=== Your assignment ===
Whatever appears in the listing must be reproduced exactly.

=== Working data ===
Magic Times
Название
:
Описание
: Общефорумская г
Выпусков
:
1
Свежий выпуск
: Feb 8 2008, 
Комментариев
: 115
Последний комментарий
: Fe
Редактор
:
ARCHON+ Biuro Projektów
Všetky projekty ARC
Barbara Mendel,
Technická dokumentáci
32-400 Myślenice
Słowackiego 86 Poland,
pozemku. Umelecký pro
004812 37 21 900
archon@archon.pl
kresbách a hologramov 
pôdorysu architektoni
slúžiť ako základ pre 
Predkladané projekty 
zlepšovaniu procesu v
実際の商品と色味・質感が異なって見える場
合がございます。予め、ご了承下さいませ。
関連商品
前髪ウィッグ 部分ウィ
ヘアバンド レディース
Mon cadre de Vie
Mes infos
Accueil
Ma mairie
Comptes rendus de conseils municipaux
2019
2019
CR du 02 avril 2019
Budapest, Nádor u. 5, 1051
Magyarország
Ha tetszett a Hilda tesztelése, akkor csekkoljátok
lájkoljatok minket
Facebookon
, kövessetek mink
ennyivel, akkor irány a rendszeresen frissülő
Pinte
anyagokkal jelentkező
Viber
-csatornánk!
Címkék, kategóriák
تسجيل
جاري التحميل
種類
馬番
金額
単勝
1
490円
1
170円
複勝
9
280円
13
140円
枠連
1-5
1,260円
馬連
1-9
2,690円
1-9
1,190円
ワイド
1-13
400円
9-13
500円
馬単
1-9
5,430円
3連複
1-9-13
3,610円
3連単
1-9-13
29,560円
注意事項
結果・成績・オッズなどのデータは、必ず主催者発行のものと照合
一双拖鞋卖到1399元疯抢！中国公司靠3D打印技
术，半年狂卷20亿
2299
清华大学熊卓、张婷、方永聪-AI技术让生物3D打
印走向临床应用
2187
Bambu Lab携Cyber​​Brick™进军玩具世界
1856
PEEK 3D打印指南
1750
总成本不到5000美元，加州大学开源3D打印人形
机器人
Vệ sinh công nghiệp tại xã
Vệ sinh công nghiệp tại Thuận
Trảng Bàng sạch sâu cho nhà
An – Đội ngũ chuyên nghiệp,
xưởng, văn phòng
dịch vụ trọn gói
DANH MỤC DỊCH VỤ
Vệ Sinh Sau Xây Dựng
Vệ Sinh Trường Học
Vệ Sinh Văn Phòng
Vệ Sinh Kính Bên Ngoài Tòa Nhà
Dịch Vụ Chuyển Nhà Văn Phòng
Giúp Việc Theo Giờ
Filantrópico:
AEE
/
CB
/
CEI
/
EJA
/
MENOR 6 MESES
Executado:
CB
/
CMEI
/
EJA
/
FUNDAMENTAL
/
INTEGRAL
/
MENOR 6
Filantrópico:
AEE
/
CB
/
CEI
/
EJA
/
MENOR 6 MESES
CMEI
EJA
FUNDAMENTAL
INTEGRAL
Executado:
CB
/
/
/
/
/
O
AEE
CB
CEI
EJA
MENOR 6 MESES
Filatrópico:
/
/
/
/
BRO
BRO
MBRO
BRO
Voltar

=== Answer section ===
Magic Times
Название
:
Описание
: Общефорумская г
Выпусков
:
1
Свежий выпуск
: Feb 8 2008, 
Комментариев
: 115
Последний комментарий
: Fe
Редактор
:
ARCHON+ Biuro Projektów
Všetky projekty ARC
Barbara Mendel,
Technická dokumentáci
32-400 Myślenice
Słowackiego 86 Poland,
pozemku. Umelecký pro
004812 37 21 900
archon@archon.pl
kresbách a hologramov 
pôdorysu architektoni
slúžiť ako základ pre 
Predkladané projekty 
zlepšovaniu procesu v
実際の商品と色味・質感が異なって見える場
合がございます。予め、ご了承下さいませ。
関連商品
前髪ウィッグ 部分ウィ
ヘアバンド レディース
Mon cadre de Vie
Mes infos
Accueil
Ma mairie
Comptes rendus de conseils municipaux
2019
2019
CR du 02 avril 2019
Budapest, Nádor u. 5, 1051
Magyarország
Ha tetszett a Hilda tesztelése, akkor csekkoljátok
lájkoljatok minket
Facebookon
, kövessetek mink
ennyivel, akkor irány a rendszeresen frissülő
Pinte
anyagokkal jelentkező
Viber
-csatornánk!
Címkék, kategóriák
تسجيل
جاري التحميل
種類
馬番
金額
単勝
1
490円
1
170円
複勝
9
280円
13
140円
枠連
1-5
1,260円
馬連
1-9
2,690円
1-9
1,190円
ワイド
1-13
400円
9-13
500円
馬単
1-9
5,430円
3連複
1-9-13
3,610円
3連単
1-9-13
29,560円
注意事項
結果・成績・オッズなどのデータは、必ず主催者発行のものと照合
一双拖鞋卖到1399元疯抢！中国公司靠3D打印技
术，半年狂卷20亿
2299
清华大学熊卓、张婷、方永聪-AI技术让生物3D打
印走向临床应用
2187
Bambu Lab携Cyber​​Brick™进军玩具世界
1856
PEEK 3D打印指南
1750
总成本不到5000美元，加州大学开源3D打印人形
机器人
Vệ sinh công nghiệp tại xã
Vệ sinh công nghiệp tại Thuận
Trảng Bàng sạch sâu cho nhà
An – Đội ngũ chuyên nghiệp,
xưởng, văn phòng
dịch vụ trọn gói
DANH MỤC DỊCH VỤ
Vệ Sinh Sau Xây Dựng
Vệ Sinh Trường Học
Vệ Sinh Văn Phòng
Vệ Sinh Kính Bên Ngoài Tòa Nhà
Dịch Vụ Chuyển Nhà Văn Phòng
Giúp Việc Theo Giờ
Filantrópico:
AEE
/
CB
/
CEI
/
EJA
/
MENOR 6 MESES
Executado:
CB
/
CMEI
/
EJA
/
FUNDAMENTAL
/
INTEGRAL
/
MENOR 6
Filantrópico:
AEE
/
CB
/
CEI
/
EJA
/
MENOR 6 MESES
CMEI
EJA
FUNDAMENTAL
INTEGRAL
Executado:
CB
/
/
/
/
/
O
AEE
CB
CEI
EJA
MENOR 6 MESES
Filatrópico:
/
/
/
/
BRO
BRO
MBRO
BRO
Voltar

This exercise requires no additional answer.